(EXERCISE TEXT)
# How are Band Saws measured???



## mcdonelldj (Apr 14, 2010)

I broke down and bought a planer and jointer last week (both Porter Cable) and I was considering getting a band saw for resawing. I looked at a 9" band saw but the space the a piece of lumber could be cut was about 2 or 3 inches. 

So how do they come up with the size of the band saws? 

What size is a good size for resawing?

Thanks for the help.

Dave


----------



## jmg1017 (Apr 9, 2009)

The bandsaw size refers to the throat capacity. That is the distance to the left of the blade viewed while standing at the saw. As for resawing capacity you'll have to check the manufacturers specs for that. They vary greatly. A typical 14" bandsaw will give you in the neighborhood of 6-7" resaw capacity.


----------



## mcdonelldj (Apr 14, 2010)

jmg1017 said:


> The bandsaw size refers to the throat capacity. That is the distance to the left of the blade viewed while standing at the saw. As for resawing capacity you'll have to check the manufacturers specs for that. They vary greatly. A typical 14" bandsaw will give you in the neighborhood of 6-7" resaw capacity.


That makes more sense as far as the measurement goes. Any recommendations on a good band saw with 6-8 inch resaw capacity?


----------



## jmg1017 (Apr 9, 2009)

Grizzly sells a full line of bandsaws and the pricing can't be beat

Grizzly.com® -- Machine Specifications

A lot of folks swear by their tools. Just select one and click on the specifications tab for all the specs.

The resawing spec is listed under "maximum cutting height"


----------



## TwoSkies57 (Feb 23, 2009)

Dave...

Griz, delta, Laguna all make good 14" Bandsaws. Price ranges go from around 900 to 1500 and higher. the Sears craftsman 14" pro isn't a bad unit for the money actually. the Grizz seems to be very very popular and the price point is fair enough. If you plan on doing ALOT of re-sawing, save a few extra bucks up and get yourself a 16", if only for the additional capacity it officer. Nice thing about the bigger saws is that there are more choices in blades. The bigger the saw, the thicker the blade, the thicker the blade, the better the blade can track through the wood. Most (not all) 14" saws will have drift issues. the bigger you go, the less likely you are to have problems. take a look at the guides before you buy. Make sure you can upgrade to premium guides. I can't with my saw and kick myself in the butt everytime to go to resaw.


----------



## BearLeeAlive (Mar 22, 2010)

Just to clarify Dave, a bandsaw size is dictated by the size of the wheels, not the size of the throat. The throat is usually an inch or so smaller.

I have only had my Laguna LT14 SUV (Souped Up Version, no kidding ) for about 6 weeks, and I am really impressed. The 3hp motor, combined with a good quality Resaw King blade, cuts through a 13" thick piece of yellow birch quite fast. LINK


----------



## TwoSkies57 (Feb 23, 2009)

now that sounds like a sweet setup!!!!!! 3hp? that's a biggie for driving through wide hardwoods. 

Hmmmmmmmmm says I.

wonder if the wife wouldn't mind going to porchville for vacation this year?


----------



## AxlMyk (Jun 13, 2006)

You can take a 14" saw (Delta, Jet, etc), put a riser and a 105" blade on it, and resaw up to 12" stock.


----------



## allthunbs (Jun 22, 2008)

Stored data entries:

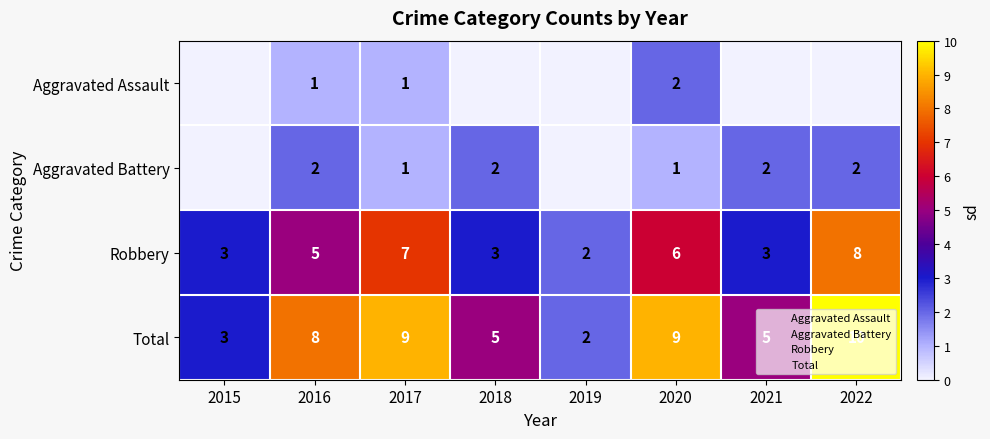

Which has a higher value, 2018 or 2021?

2018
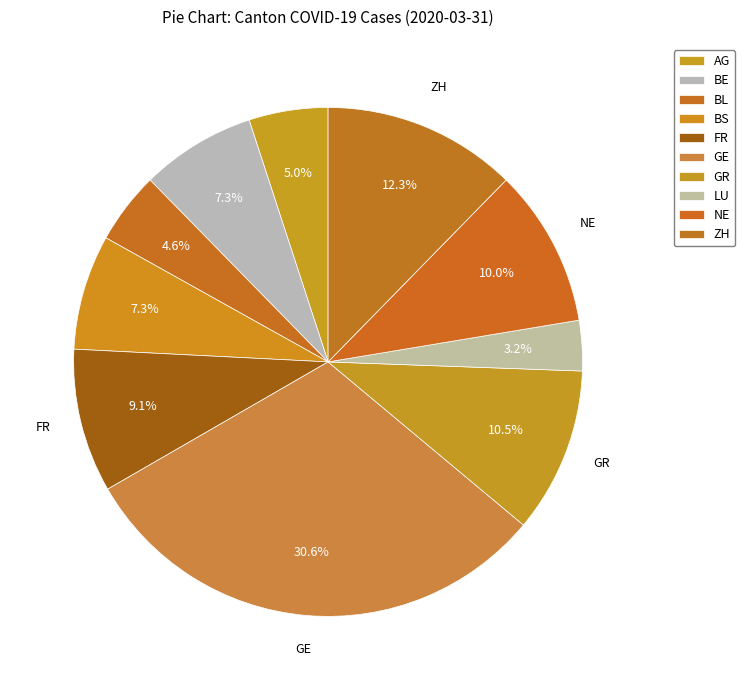

Count the number of slices in the pie.

10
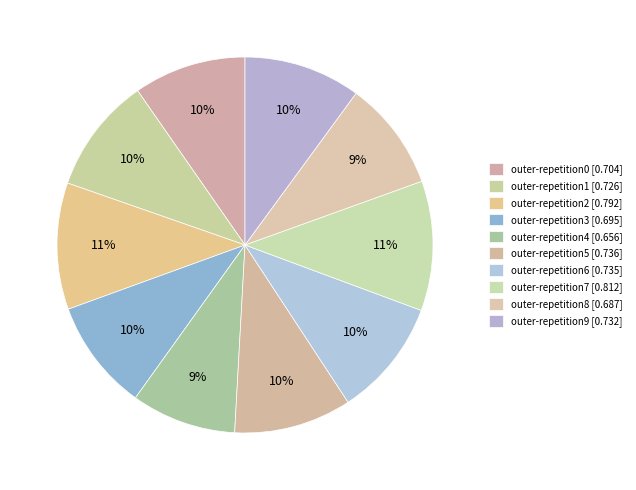

How many segments does this pie chart have?

10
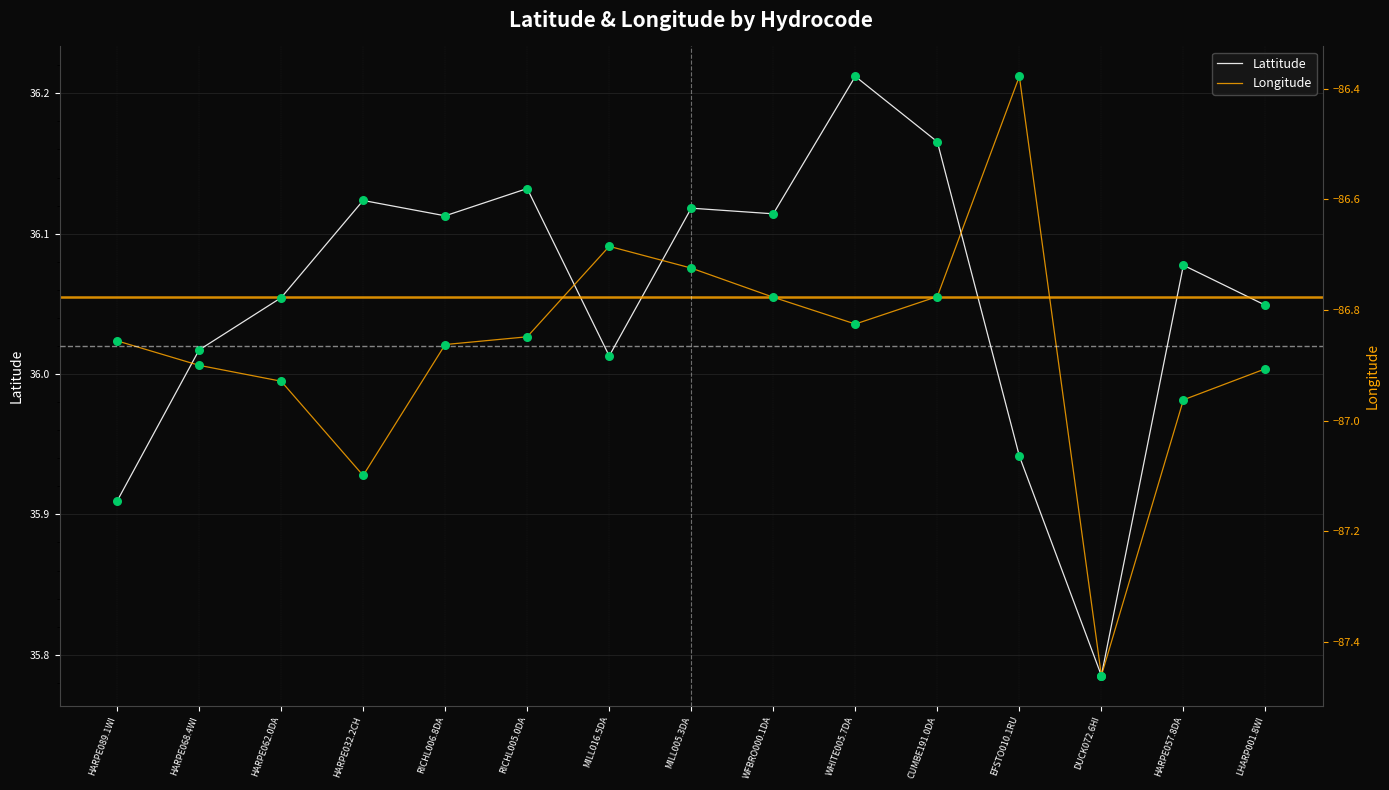

What is the total value across all series at HARPE057.8DA?

-50.9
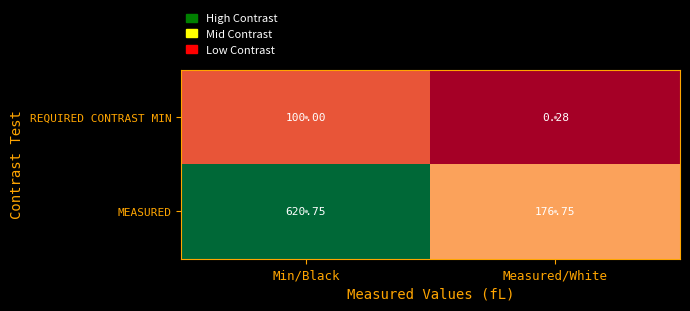

Rank the series by their maximum value, from lowest to highest.

REQUIRED CONTRAST MIN, MEASURED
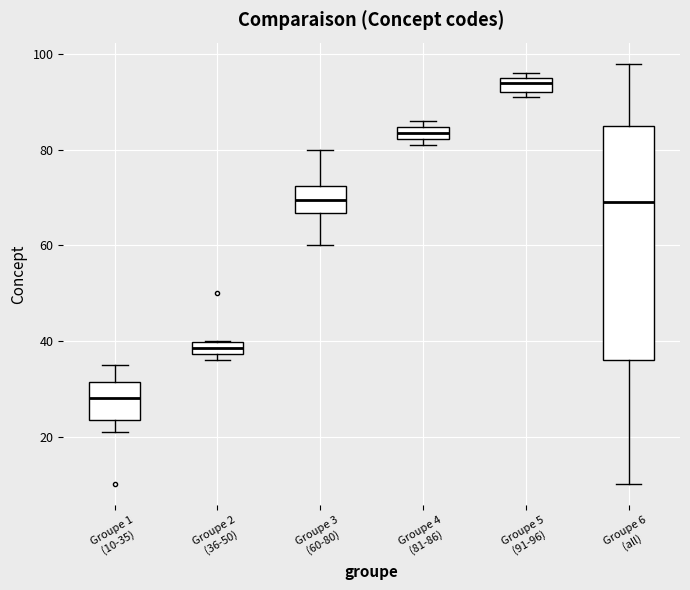

Comparing the boxes themselves (not the whiskers), which one is the tallest?

Groupe 6 (all)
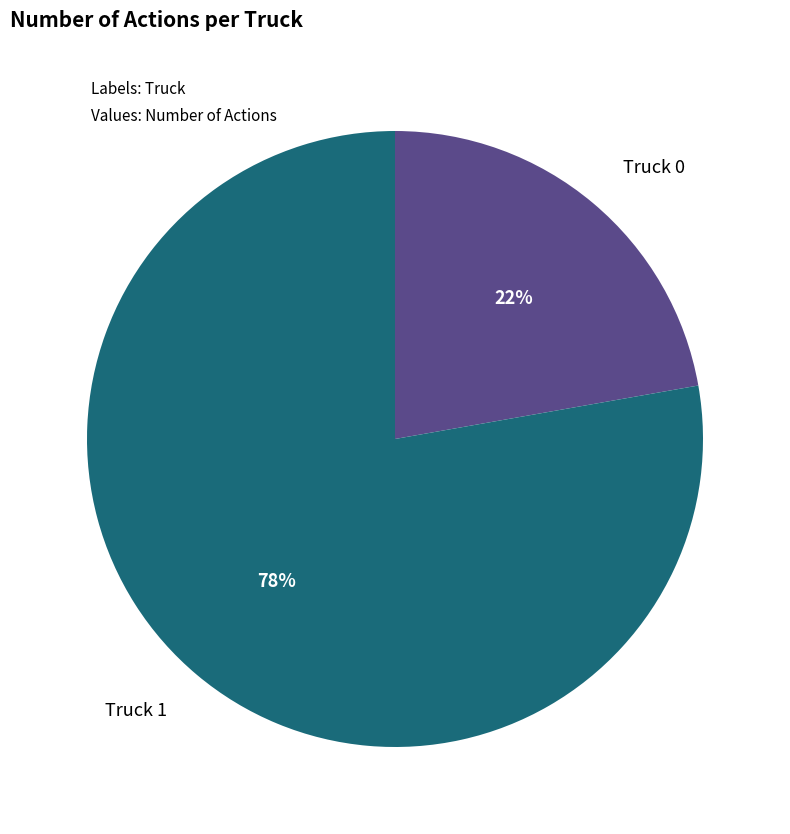

Is the sum of Truck 1 and Truck 0 greater than half?

Yes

(WHAT TO WORK ON)
• 1. Transcribe the band saw thread word for word, from "now that sounds" to "vacation this year?".
• 2. In the band saw thread, under what heading does Grizzly list the resawing spec?
• 3. In the band saw thread, why is someone who plans a lot of resawing told to save up for a 16" saw rather than a 14" one?

(WRITTEN RESPONSES)
• 1.
now that sounds like a sweet setup!!!!!! 3hp? that's a biggie for driving through wide hardwoods. 

Hmmmmmmmmm says I.

wonder if the wife wouldn't mind going to porchville for vacation this year?

• 2. Under "maximum cutting height."

• 3. A 16" saw gives more capacity and more choices in blades. Bigger saws take thicker blades, which track better through the wood, so they are less likely than most 14" saws to have drift problems.